Very fun read! Thanks for the honest assessment.
A good and thoughtful piece - thank you Shahrukh!
Hasn't Harvey been built to address your point 2 (confidentiality of client information)? I understand that Harvey claim that any law firm/client data uploaded into their system is not used/analysed beyond the law firm's instance in Harvey. Or is your concern that Harvey won’t be able to maintain such safeguards or that they might in future be breached or fail?
I agree with you that the efficiency gains of lawyers using AI (if realised) do run counter to the billable hour model (your point 1). But there's a lot of commoditised work out there which could be made more profitable if the relevant firms/practices leveraged efficiency gains offered by AI in such engagements.

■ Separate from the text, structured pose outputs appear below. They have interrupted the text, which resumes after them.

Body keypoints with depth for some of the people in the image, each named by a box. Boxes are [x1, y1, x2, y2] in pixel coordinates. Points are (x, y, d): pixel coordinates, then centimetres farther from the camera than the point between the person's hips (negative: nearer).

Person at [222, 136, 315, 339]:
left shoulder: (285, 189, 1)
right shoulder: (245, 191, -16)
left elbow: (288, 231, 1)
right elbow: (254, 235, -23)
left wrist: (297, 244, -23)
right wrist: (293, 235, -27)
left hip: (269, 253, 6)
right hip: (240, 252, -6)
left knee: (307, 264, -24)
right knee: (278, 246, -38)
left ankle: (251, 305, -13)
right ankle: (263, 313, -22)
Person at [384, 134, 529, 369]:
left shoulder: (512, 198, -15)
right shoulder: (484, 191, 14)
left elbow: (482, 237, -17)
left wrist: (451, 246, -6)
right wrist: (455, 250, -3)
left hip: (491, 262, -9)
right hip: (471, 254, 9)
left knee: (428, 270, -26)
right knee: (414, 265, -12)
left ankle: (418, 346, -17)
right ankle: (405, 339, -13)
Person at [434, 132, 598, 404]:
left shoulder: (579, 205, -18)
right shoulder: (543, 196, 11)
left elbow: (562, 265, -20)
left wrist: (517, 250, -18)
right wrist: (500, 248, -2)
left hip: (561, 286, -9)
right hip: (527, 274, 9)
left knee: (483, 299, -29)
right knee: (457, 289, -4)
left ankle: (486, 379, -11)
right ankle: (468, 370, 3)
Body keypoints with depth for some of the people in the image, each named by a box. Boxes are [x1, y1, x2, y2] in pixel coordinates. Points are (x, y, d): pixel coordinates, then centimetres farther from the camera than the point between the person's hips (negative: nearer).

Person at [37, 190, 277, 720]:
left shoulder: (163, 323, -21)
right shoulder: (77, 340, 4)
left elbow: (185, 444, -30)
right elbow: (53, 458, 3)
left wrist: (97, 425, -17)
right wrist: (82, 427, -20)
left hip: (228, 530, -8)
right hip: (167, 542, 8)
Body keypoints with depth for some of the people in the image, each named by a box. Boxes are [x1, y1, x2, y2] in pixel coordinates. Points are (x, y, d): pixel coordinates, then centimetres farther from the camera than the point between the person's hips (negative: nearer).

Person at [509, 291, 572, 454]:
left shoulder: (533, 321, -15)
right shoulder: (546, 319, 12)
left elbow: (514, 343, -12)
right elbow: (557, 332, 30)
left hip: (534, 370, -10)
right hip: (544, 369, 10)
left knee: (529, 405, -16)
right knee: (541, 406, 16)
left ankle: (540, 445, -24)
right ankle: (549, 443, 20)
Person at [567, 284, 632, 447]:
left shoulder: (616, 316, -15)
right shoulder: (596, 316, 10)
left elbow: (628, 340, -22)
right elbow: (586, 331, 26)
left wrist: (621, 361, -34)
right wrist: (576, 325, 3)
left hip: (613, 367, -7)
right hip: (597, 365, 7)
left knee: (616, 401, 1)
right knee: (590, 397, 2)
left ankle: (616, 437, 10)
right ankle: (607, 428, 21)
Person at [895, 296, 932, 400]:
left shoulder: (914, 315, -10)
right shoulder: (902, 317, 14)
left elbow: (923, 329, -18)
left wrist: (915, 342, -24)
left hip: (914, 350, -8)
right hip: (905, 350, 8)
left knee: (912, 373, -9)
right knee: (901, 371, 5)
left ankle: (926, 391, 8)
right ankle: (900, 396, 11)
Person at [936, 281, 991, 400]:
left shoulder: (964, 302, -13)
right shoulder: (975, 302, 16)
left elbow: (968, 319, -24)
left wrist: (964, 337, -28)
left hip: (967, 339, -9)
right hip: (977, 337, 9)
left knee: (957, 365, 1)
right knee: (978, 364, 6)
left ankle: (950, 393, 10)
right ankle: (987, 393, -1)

Your point 3 (accuracy of AI output) is a serious concern with the use of AI in private practice. But isn't this ameliorated somewhat if we change our mindset from "the AI must be 100% accurate or we should never use it" to accepting that it is going to make mistakes / hallucinate but this shouldn't stop us using it provided we put in place robust processes to always carefully check its output including its citations and sources and, critically, to also consider what it may have missed or overlooked (not dissimilar to supervising and checking the work of junior inexperienced attorneys although I appreciate there are important differences, not least the accountability of a junior to his employer which is not shared by an AI tool)?